Exercise brief — Return every line from the one with "dadhigatāni...Disānaṃ...Pubbāparaṃ, pubbāparā; iccādi." through the one with "anutheraṃ; anatikkamma sattiṃ, yathā", inclusive, exactly as it appears below.

• • • • • • •

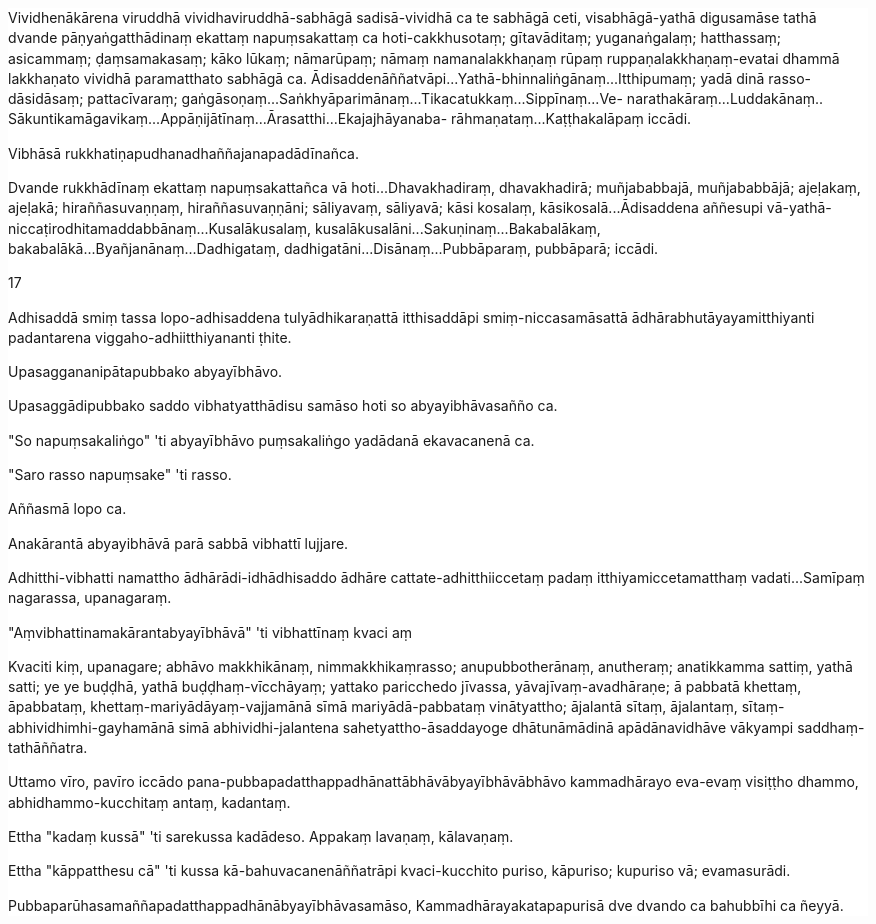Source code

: Vividhenākārena viruddhā vividhaviruddhā-sabhāgā sadisā-vividhā ca te sabhāgā ceti,
visabhāgā-yathā digusamāse tathā dvande pāṇyaṅgatthādinaṃ ekattaṃ napuṃsakattaṃ ca
hoti-cakkhusotaṃ; gītavāditaṃ; yuganaṅgalaṃ; hatthassaṃ; asicammaṃ; ḍaṃsamakasaṃ; kāko
lūkaṃ; nāmarūpaṃ; nāmaṃ namanalakkhaṇaṃ rūpaṃ ruppaṇalakkhaṇaṃ-evatai dhammā
lakkhaṇato vividhā paramatthato sabhāgā ca.
Ādisaddenāññatvāpi...Yathā-bhinnaliṅgānaṃ...Itthipumaṃ; yadā dinā rasso-dāsidāsaṃ;
pattacīvaraṃ; gaṅgāsoṇaṃ...Saṅkhyāparimānaṃ...Tikacatukkaṃ...Sippīnaṃ...Ve-
narathakāraṃ...Luddakānaṃ..
Sākuntikamāgavikaṃ...Appāṇijātīnaṃ...Ārasatthi...Ekajajhāyanaba-
rāhmaṇataṃ...Kaṭṭhakalāpaṃ iccādi.

Vibhāsā rukkhatiṇapudhanadhaññajanapadādīnañca.

Dvande rukkhādīnaṃ ekattaṃ napuṃsakattañca vā hoti...Dhavakhadiraṃ, dhavakhadirā;
muñjababbajā, muñjababbājā; ajeḷakaṃ, ajeḷakā; hiraññasuvaṇṇaṃ, hiraññasuvaṇṇāni;
sāliyavaṃ, sāliyavā; kāsi kosalaṃ, kāsikosalā...Ādisaddena aññesupi
vā-yathā-niccaṭirodhitamaddabbānaṃ...Kusalākusalaṃ,
kusalākusalāni...Sakuṇinaṃ...Bakabalākaṃ, bakabalākā...Byañjanānaṃ...Dadhigataṃ,
dadhigatāni...Disānaṃ...Pubbāparaṃ, pubbāparā; iccādi.

17

Adhisaddā smiṃ tassa lopo-adhisaddena tulyādhikaraṇattā itthisaddāpi smiṃ-niccasamāsattā
ādhārabhutāyayamitthiyanti padantarena viggaho-adhiitthiyananti ṭhite.

Upasaggananipātapubbako abyayībhāvo.

Upasaggādipubbako saddo vibhatyatthādisu samāso hoti so abyayibhāvasañño ca.

"So napuṃsakaliṅgo" 'ti abyayībhāvo puṃsakaliṅgo yadādanā ekavacanenā ca.

"Saro rasso napuṃsake" 'ti rasso.

Aññasmā lopo ca.

Anakārantā abyayibhāvā parā sabbā vibhattī lujjare.

Adhitthi-vibhatti namattho ādhārādi-idhādhisaddo ādhāre cattate-adhitthiiccetaṃ padaṃ
itthiyamiccetamatthaṃ vadati...Samīpaṃ nagarassa, upanagaraṃ.

"Aṃvibhattinamakārantabyayībhāvā" 'ti vibhattīnaṃ kvaci aṃ

Kvaciti kiṃ, upanagare; abhāvo makkhikānaṃ, nimmakkhikaṃrasso; anupubbotherānaṃ,
anutheraṃ; anatikkamma sattiṃ, yathā satti; ye ye buḍḍhā, yathā buḍḍhaṃ-vīcchāyaṃ;
yattako paricchedo jīvassa, yāvajīvaṃ-avadhāraṇe; ā pabbatā khettaṃ, āpabbataṃ,
khettaṃ-mariyādāyaṃ-vajjamānā sīmā mariyādā-pabbataṃ vinātyattho; ājalantā sītaṃ,
ājalantaṃ, sītaṃ-abhividhimhi-gayhamānā simā abhividhi-jalantena sahetyattho-āsaddayoge
dhātunāmādinā apādānavidhāve vākyampi saddhaṃ-tathāññatra.

Uttamo vīro, pavīro iccādo pana-pubbapadatthappadhānattābhāvābyayībhāvābhāvo
kammadhārayo eva-evaṃ visiṭṭho dhammo, abhidhammo-kucchitaṃ antaṃ, kadantaṃ.

Ettha "kadaṃ kussā" 'ti sarekussa kadādeso. Appakaṃ lavaṇaṃ, kālavaṇaṃ.

Ettha "kāppatthesu cā" 'ti kussa kā-bahuvacanenāññatrāpi kvaci-kucchito puriso, kāpuriso;
kupuriso vā; evamasurādi.

Pubbaparūhasamaññapadatthappadhānābyayībhāvasamāso,
Kammadhārayakatapapurisā dve dvando ca bahubbīhi ca ñeyyā.
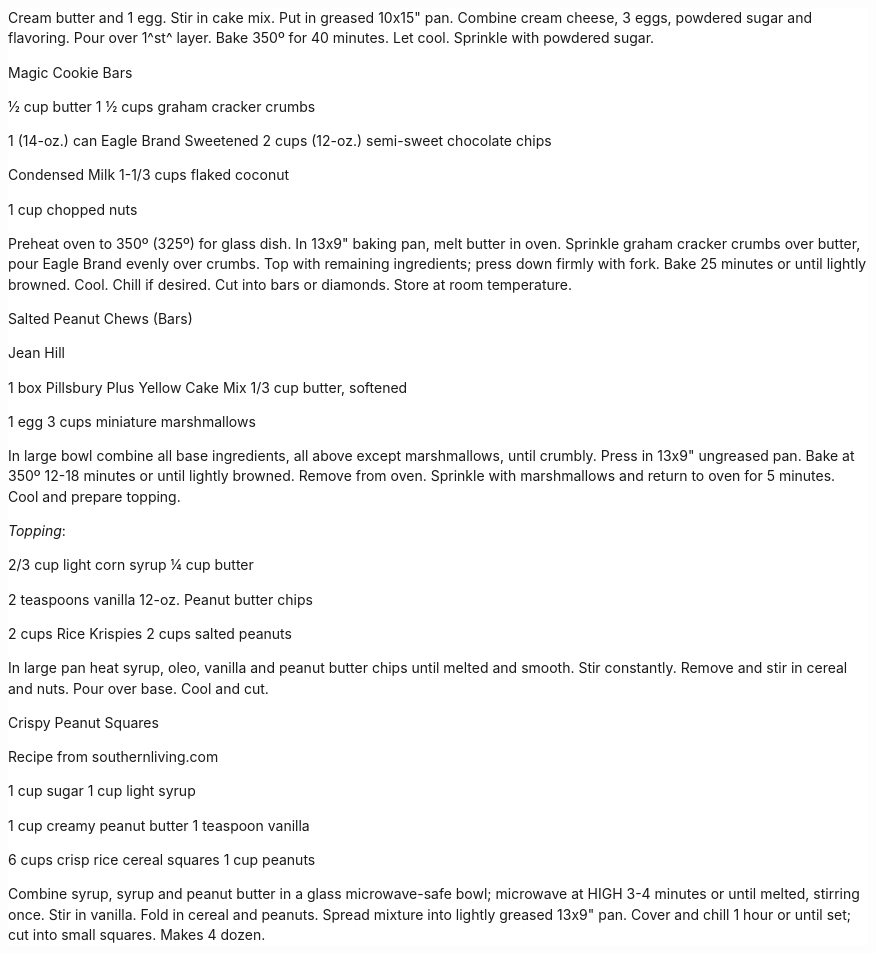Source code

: Cream butter and 1 egg. Stir in cake mix. Put in greased 10x15" pan.
Combine cream cheese, 3 eggs, powdered sugar and flavoring. Pour over
1^st^ layer. Bake 350º for 40 minutes. Let cool. Sprinkle with powdered
sugar.

Magic Cookie Bars

½ cup butter 1 ½ cups graham cracker crumbs

1 (14-oz.) can Eagle Brand Sweetened 2 cups (12-oz.) semi-sweet
chocolate chips

Condensed Milk 1-1/3 cups flaked coconut

1 cup chopped nuts

Preheat oven to 350º (325º) for glass dish. In 13x9" baking pan, melt
butter in oven. Sprinkle graham cracker crumbs over butter, pour Eagle
Brand evenly over crumbs. Top with remaining ingredients; press down
firmly with fork. Bake 25 minutes or until lightly browned. Cool. Chill
if desired. Cut into bars or diamonds. Store at room temperature.

Salted Peanut Chews (Bars)

Jean Hill

1 box Pillsbury Plus Yellow Cake Mix 1/3 cup butter, softened

1 egg 3 cups miniature marshmallows

In large bowl combine all base ingredients, all above except
marshmallows, until crumbly. Press in 13x9" ungreased pan. Bake at 350º
12-18 minutes or until lightly browned. Remove from oven. Sprinkle with
marshmallows and return to oven for 5 minutes. Cool and prepare topping.

*Topping*:

2/3 cup light corn syrup ¼ cup butter

2 teaspoons vanilla 12-oz. Peanut butter chips

2 cups Rice Krispies 2 cups salted peanuts

In large pan heat syrup, oleo, vanilla and peanut butter chips until
melted and smooth. Stir constantly. Remove and stir in cereal and nuts.
Pour over base. Cool and cut.

Crispy Peanut Squares

Recipe from southernliving.com

1 cup sugar 1 cup light syrup

1 cup creamy peanut butter 1 teaspoon vanilla

6 cups crisp rice cereal squares 1 cup peanuts

Combine syrup, syrup and peanut butter in a glass microwave-safe bowl;
microwave at HIGH 3-4 minutes or until melted, stirring once. Stir in
vanilla. Fold in cereal and peanuts. Spread mixture into lightly greased
13x9" pan. Cover and chill 1 hour or until set; cut into small squares.
Makes 4 dozen.
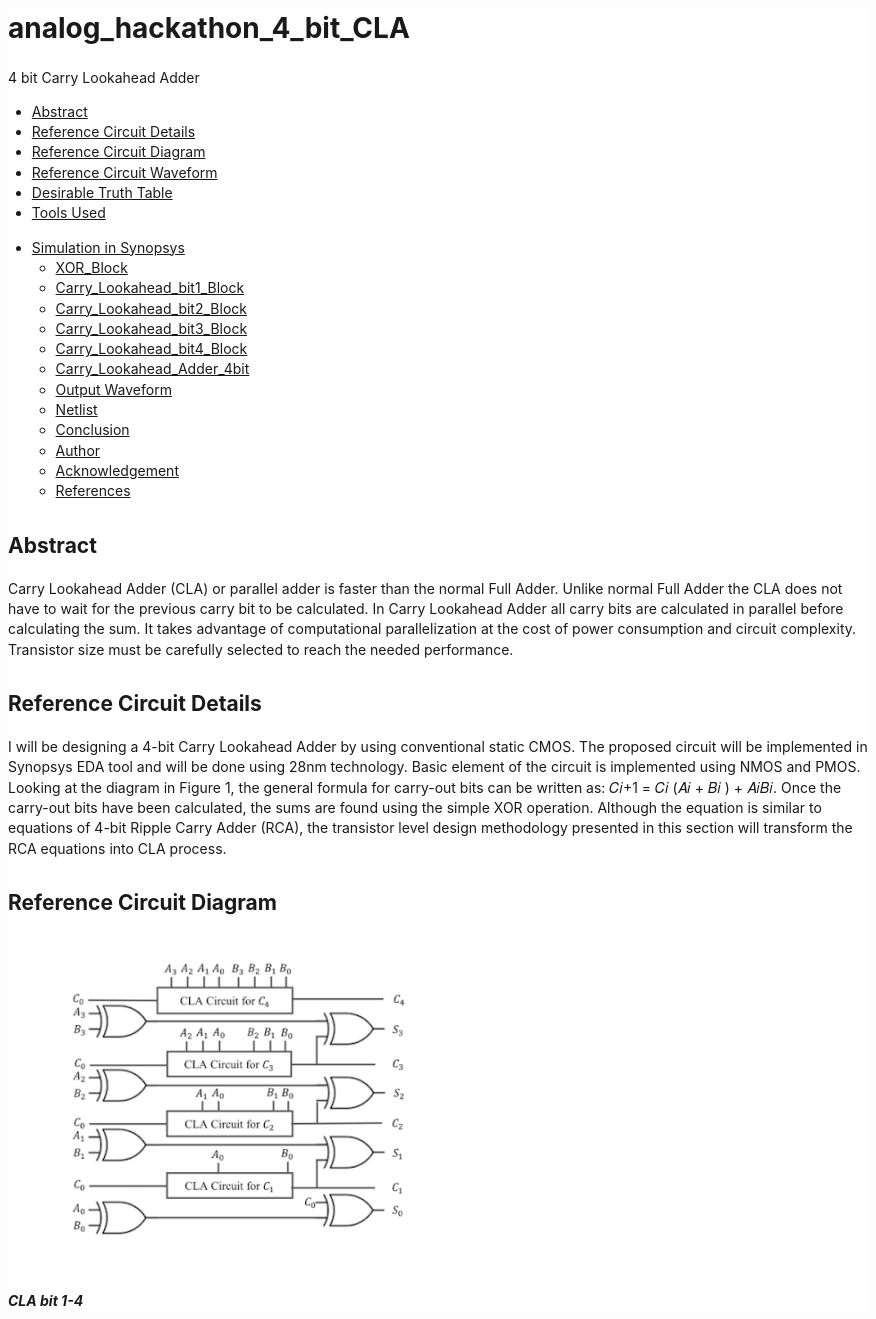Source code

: # analog_hackathon_4_bit_CLA
4 bit Carry Lookahead Adder

  * [Abstract](#abstract)
  * [Reference Circuit Details](#reference-circuit-details)
  * [Reference Circuit Diagram](#reference-circuit-diagram)
  * [Reference Circuit Waveform](#reference-circuit-waveform)
  * [Desirable Truth Table](#desirable-truth-table)
  * [Tools Used](#tools-used)
- [Simulation in Synopsys](#simulation-in-synopsys)
  * [XOR_Block](#xor_block)
  * [Carry_Lookahead_bit1_Block](#carry_lookahead_bit1_block)
  * [Carry_Lookahead_bit2_Block](#carry_lookahead_bit2_block)
  * [Carry_Lookahead_bit3_Block](#carry_lookahead_bit3_block)
  * [Carry_Lookahead_bit4_Block](#carry_lookahead_bit4_block)
  * [Carry_Lookahead_Adder_4bit](#carry_lookahead_adder_4bit)
  * [Output Waveform](#output-waveform)
  * [Netlist](#netlist)
  * [Conclusion](#conclusion)
  * [Author](#author)
  * [Acknowledgement](#acknowlegement)
  * [References](#references)


## Abstract
Carry Lookahead Adder (CLA) or parallel adder is faster than the normal Full Adder. Unlike normal Full Adder the CLA does not have to wait for the previous carry bit to be calculated. In Carry Lookahead Adder all carry bits are calculated in parallel before calculating the sum. It takes advantage of computational parallelization at the cost of power consumption and circuit complexity. Transistor size must be carefully selected to reach the needed performance.

## Reference Circuit Details

I will be designing a 4-bit Carry Lookahead Adder by using conventional static CMOS. The proposed circuit will be implemented in Synopsys EDA tool and will be done using 28nm technology. Basic element of the circuit is implemented using NMOS and PMOS. Looking at the diagram in Figure 1, the general formula for carry-out bits can be written as: 𝐶𝑖+1 = 𝐶𝑖 (𝐴𝑖 + 𝐵𝑖 ) + 𝐴𝑖𝐵𝑖. Once the carry-out bits have been calculated, the sums are found using the simple XOR operation. Although the equation is similar to equations of 4-bit Ripple Carry Adder (RCA), the transistor level design methodology presented in this section will transform the RCA equations into CLA process.

## Reference Circuit Diagram
![](analog/reference_circuit.png)
##### CLA bit 1-4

• • • • • • •

Exercise result —
dadhigatāni...Disānaṃ...Pubbāparaṃ, pubbāparā; iccādi.

17

Adhisaddā smiṃ tassa lopo-adhisaddena tulyādhikaraṇattā itthisaddāpi smiṃ-niccasamāsattā
ādhārabhutāyayamitthiyanti padantarena viggaho-adhiitthiyananti ṭhite.

Upasaggananipātapubbako abyayībhāvo.

Upasaggādipubbako saddo vibhatyatthādisu samāso hoti so abyayibhāvasañño ca.

"So napuṃsakaliṅgo" 'ti abyayībhāvo puṃsakaliṅgo yadādanā ekavacanenā ca.

"Saro rasso napuṃsake" 'ti rasso.

Aññasmā lopo ca.

Anakārantā abyayibhāvā parā sabbā vibhattī lujjare.

Adhitthi-vibhatti namattho ādhārādi-idhādhisaddo ādhāre cattate-adhitthiiccetaṃ padaṃ
itthiyamiccetamatthaṃ vadati...Samīpaṃ nagarassa, upanagaraṃ.

"Aṃvibhattinamakārantabyayībhāvā" 'ti vibhattīnaṃ kvaci aṃ

Kvaciti kiṃ, upanagare; abhāvo makkhikānaṃ, nimmakkhikaṃrasso; anupubbotherānaṃ,
anutheraṃ; anatikkamma sattiṃ, yathā satti; ye ye buḍḍhā, yathā buḍḍhaṃ-vīcchāyaṃ;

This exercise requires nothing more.